Il faut signaler que cette note prend en compte
l’ensemble des collectivités (régions, départements et communes) sans faire de
différence entre elles – les communes, on l’a dit, n’ont pas bénéficié
de « l’effet TVA » autant que les régions. Et elle ne tient pas non
plus compte de la situation différente des collectivités de taille différente
au sein de chaque strate.
Mais surtout, ces chiffres qui portent sur l’année
2021 et le premier semestre 2022 ne tiennent pas compte de l’impact de
l’inflation et, en particulier, de la hausse du prix de l’énergie. Ce qui fait
dire à David Lisnard, président de l’AMF, interrogé par Le Parisien,
que ces chiffres sont « de l’intox », en rappelant
que « les collectivités ont fait de l’épargne de précaution ».

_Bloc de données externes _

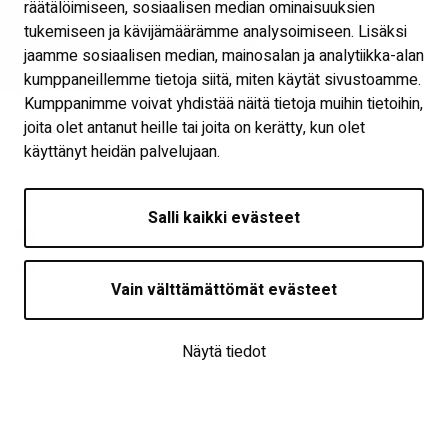
räätälöimiseen, sosiaalisen median ominaisuuksien
Päättyneet hankkeet
tukemiseen ja kävijämäärämme analysoimiseen. Lisäksi
Näytä omat evästeasetukseni
jaamme sosiaalisen median, mainosalan ja analytiikka-alan
kumppaneillemme tietoja siitä, miten käytät sivustoamme.
Seuraa meitä
Kumppanimme voivat yhdistää näitä tietoja muihin tietoihin,
joita olet antanut heille tai joita on kerätty, kun olet
käyttänyt heidän palvelujaan.
Salli kaikki evästeet
Vain välttämättömät evästeet
Näytä tiedot
Saavutettavuusseloste
| © Työllisyyden kuntakokeilu 2026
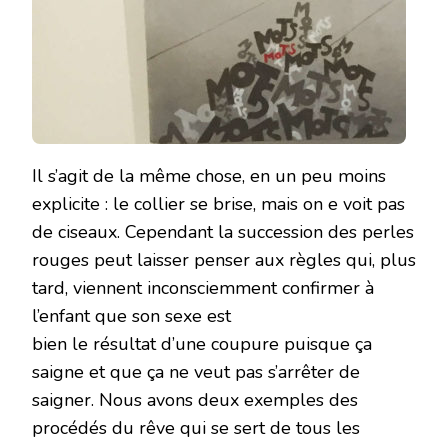
Il s’agit de la même chose, en un peu moins
explicite : le collier se brise, mais on e voit pas
de ciseaux. Cependant la succession des perles
rouges peut laisser penser aux règles qui, plus
tard, viennent inconsciemment confirmer à
l’enfant que son sexe est
bien le résultat d’une coupure puisque ça
saigne et que ça ne veut pas s’arrêter de
saigner. Nous avons deux exemples des
procédés du rêve qui se sert de tous les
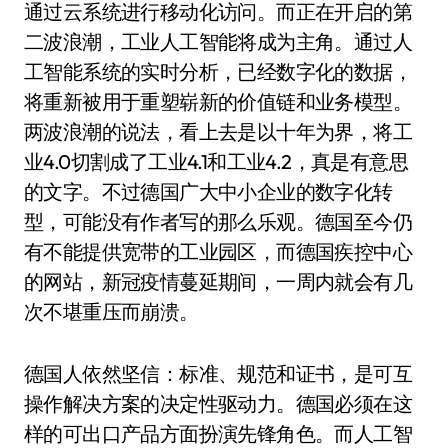
通过云系统进行移动化访问。而正在开启的第
二波浪潮，工业人工智能将成为主角。通过人
工智能系统的实时分析，已经数字化的数据，
将重新被用于重塑崭新的价值链和业务模型。
两波浪潮的说法，看上去是以十年为界，将工
业4.0切割成了工业4.1和工业4.2，真是有意思
的文字。不过德国广大中小企业的数字化转
型，可能没有作者写的那么乐观。德国至今仍
有不能提供宽带的工业园区，而德国疾控中心
的网站，新冠疫情蔓延期间，一周内就会有几
次不堪重压而崩溃。
德国人依然坚信：标准、规范和证书，是可互
操作解决方案的决定性驱动力。德国必须在这
样的可出口产品方面扮演先锋角色。而人工智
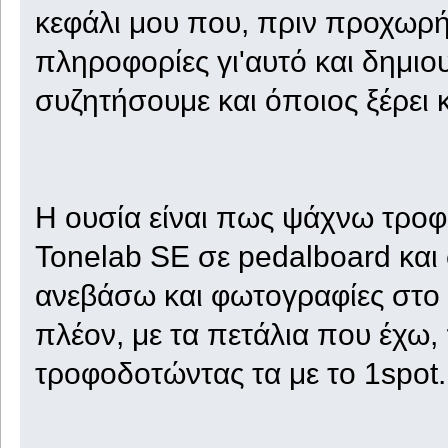
κεφάλι μου που, πριν προχωρή
πληροφορίες γι'αυτό και δημιο
συζητήσουμε και όποιος ξέρει 
Η ουσία είναι πως ψάχνω τροφο
Tonelab SE σε pedalboard και
ανεβάσω και φωτογραφίες στο α
πλέον, με τα πετάλια που έχω
τροφοδοτώντας τα με το 1spot.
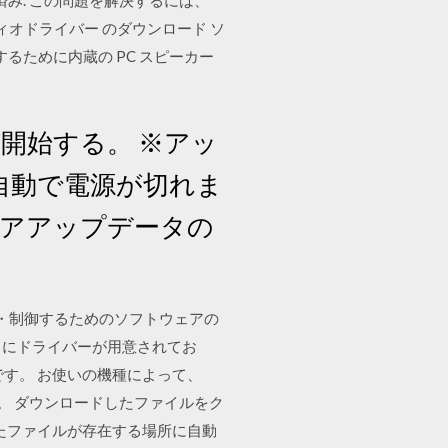
済み. この問題を解決するには、
 オーディオドライバー のダウンロード ソ
供するために内蔵の PC スピーカー
開始する。 ※アッ
自動で電源が切れま
ウェアアップデータの
識・制御するためのソフトウェアの
s にドライバーが用意されてお
す。 お使いの機種によって、
。 ダウンロードしたファイルをク
たファイルが存在する場所に自動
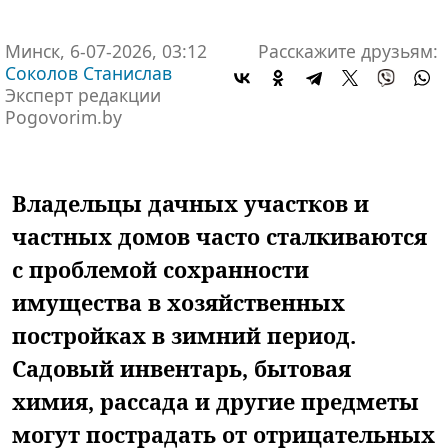
Минск, 6-07-2026, 03:12
Расскажите друзьям:
Соколов Станислав
Эксперт редакции
Pogovorim.by
Владельцы дачных участков и
частных домов часто сталкиваются
с проблемой сохранности
имущества в хозяйственных
постройках в зимний период.
Садовый инвентарь, бытовая
химия, рассада и другие предметы
могут пострадать от отрицательных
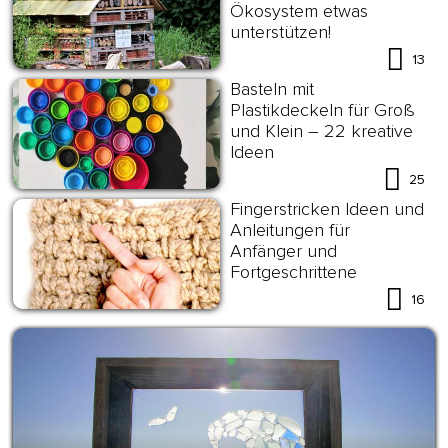
Ökosystem etwas
unterstützen!
13
Basteln mit
Plastikdeckeln für Groß
und Klein – 22 kreative
Ideen
25
Fingerstricken Ideen und
Anleitungen für
Anfänger und
Fortgeschrittene
16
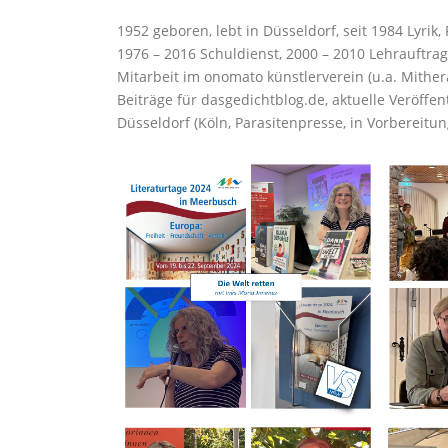
1952 geboren, lebt in Düsseldorf, seit 1984 Lyri
1976 – 2016 Schuldienst, 2000 – 2010 Lehrauftrag
Mitarbeit im onomato künstlerverein (u.a. Mithe
Beiträge für dasgedichtblog.de, aktuelle Veröffe
Düsseldorf (Köln, Parasitenpresse, in Vorbereitun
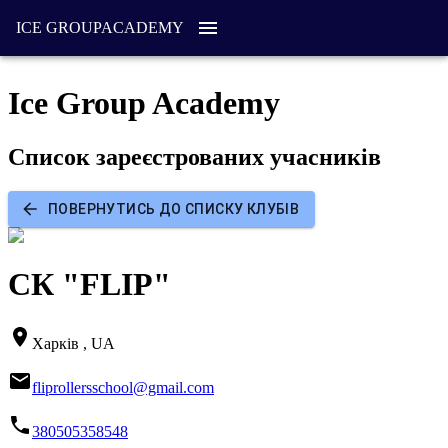
ICE GROUP
ACADEMY
Ice Group Academy
Список зареєстрованих учасників
ПОВЕРНУТИСЬ ДО СПИСКУ КЛУБІВ
СК "FLIP"
Харків , UA
fliprollersschool@gmail.com
380505358548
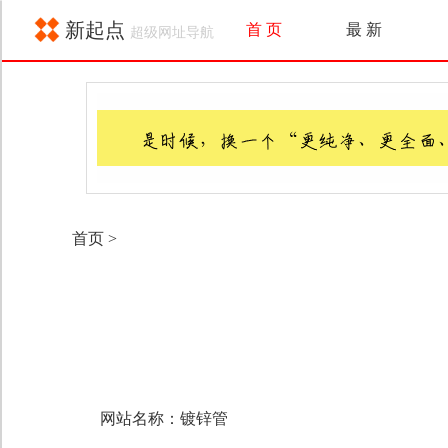
新起点
首 页
最 新
超级网址导航
首页
>
网站名称：镀锌管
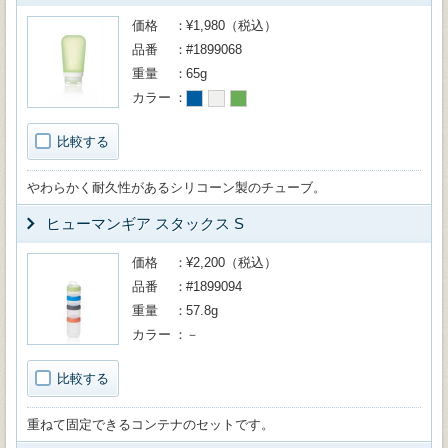
価格
¥1,980（税込）
品番
#1899068
重量
65g
カラー
比較する
やわらかく耐久性があるシリコーン製のチューブ。
ヒューマンギア スタックス S
価格
¥2,200（税込）
品番
#1899094
重量
57.8g
カラー
－
比較する
重ねて固定できるコンテナのセットです。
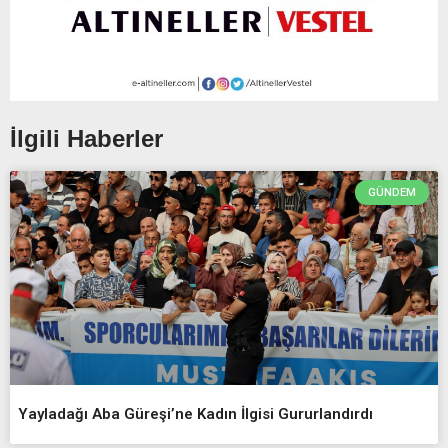
İlgili Haberler
GÜNDEM
Yayladağı Aba Güreşi’ne Kadın İlgisi Gururlandırdı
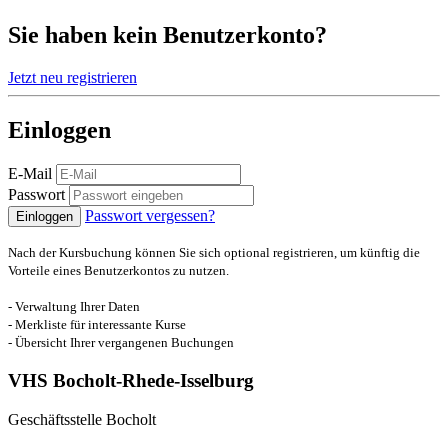
Sie haben kein Benutzerkonto?
Jetzt neu registrieren
Einloggen
E-Mail
Passwort
Passwort vergessen?
Einloggen
Nach der Kursbuchung können Sie sich optional registrieren, um künftig die
Vorteile eines Benutzerkontos zu nutzen.
- Verwaltung Ihrer Daten
- Merkliste für interessante Kurse
- Übersicht Ihrer vergangenen Buchungen
VHS Bocholt-Rhede-Isselburg
Geschäftsstelle Bocholt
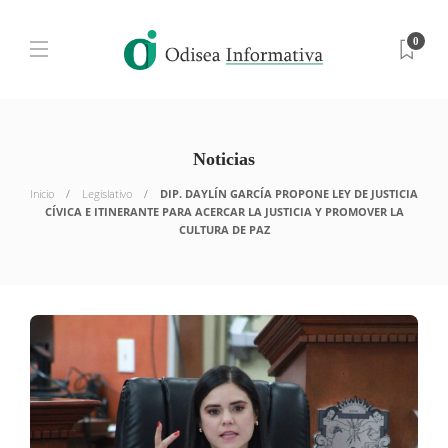
0
Noticias
Inicio
Legislativo
DIP. DAYLÍN GARCÍA PROPONE LEY DE JUSTICIA
CÍVICA E ITINERANTE PARA ACERCAR LA JUSTICIA Y PROMOVER LA
CULTURA DE PAZ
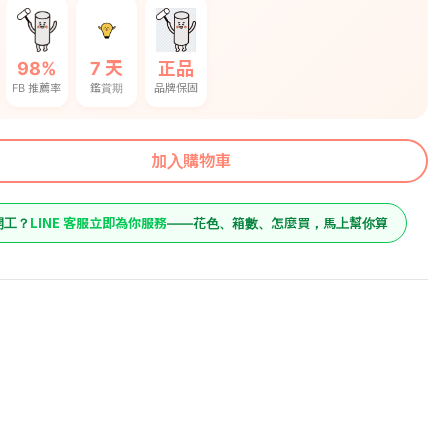
98%
7 天
正品
FB 推薦率
鑑賞期
品牌保固
加入購物車
LINE 客服立即為你服務
開工？
——花色、箱數、怎麼買，馬上幫你算
950
原價
角平台
950
預購價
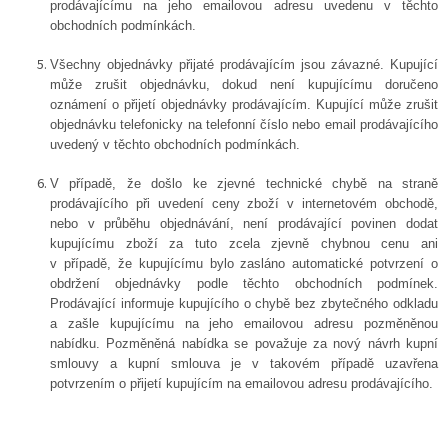
prodávajícímu na jeho emailovou adresu uvedenu v těchto
obchodních podmínkách.
Všechny objednávky přijaté prodávajícím jsou závazné. Kupující
může zrušit objednávku, dokud není kupujícímu doručeno
oznámení o přijetí objednávky prodávajícím. Kupující může zrušit
objednávku telefonicky na telefonní číslo nebo email prodávajícího
uvedený v těchto obchodních podmínkách.
V případě, že došlo ke zjevné technické chybě na straně
prodávajícího při uvedení ceny zboží v internetovém obchodě,
nebo v průběhu objednávání, není prodávající povinen dodat
kupujícímu zboží za tuto zcela zjevně chybnou cenu
ani
v případě, že kupujícímu bylo zasláno automatické potvrzení o
obdržení objednávky podle těchto obchodních podmínek.
Prodávající informuje kupujícího o chybě bez zbytečného odkladu
a zašle kupujícímu na jeho emailovou adresu pozměněnou
nabídku. Pozměněná nabídka se považuje za nový návrh kupní
smlouvy a kupní smlouva je v takovém případě uzavřena
potvrzením o přijetí kupujícím na emailovou adresu prodávajícího.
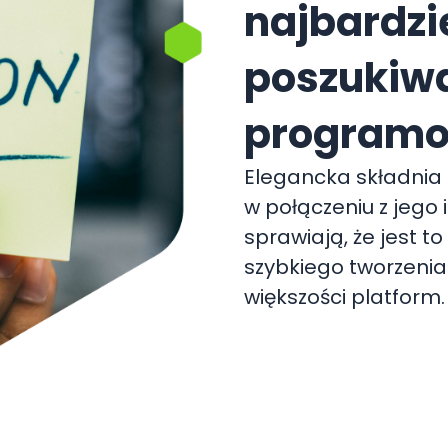
najbardzi
poszukiw
programo
Elegancka składnia
w połączeniu z jeg
sprawiają, że jest to
szybkiego tworzenia 
większości platform.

Quant à la présidente de Régions de France, Carole Delga, elle ne nie pas
l’impact positif de la « dynamique de la TVA », qui
devrait rapporter « 750 millions d’euros de plus »
aux régions l’an prochain, mais ajoute que ces recettes supplémentaires seront
dévorées par la hausse des prix de l’énergie : « Dans le même
temps, les régions vont dépenser un milliard d’euros de plus (pour le)
chauffage des lycées, le transport scolaire, le coût du ferroviaire, des
bus… ».
La note ne prend pas davantage en compte le coût, pour
les collectivités, de la hausse du point d’indice et de la revalorisation des
carrières des catégories B et C.
« Réflexe pavlovien »
Il semble bien que la divulgation de cette note
s’inscrit dans le plan de communication de Bercy, à la veille du débat
budgétaire, consistant à prétendre – comme il le fait depuis la crise du
covid-19 – que les collectivités pleurent la bouche pleine. Témoin,
ce « communicant du gouvernement » qui explique
au Parisien que les collectivités locales « protestent
par réflexe pavlovien ». Des propos qui seront certainement appréciés
par tous les maires qui, en ce moment même, face à l’inflation et à la
multiplication parfois par cinq ou six de leur facture d’énergie, se demandent
désespérément comment ils vont boucler leur budget à l’équilibre sans augmenter
les impôts, diminuer les investissements ou le niveau de service public.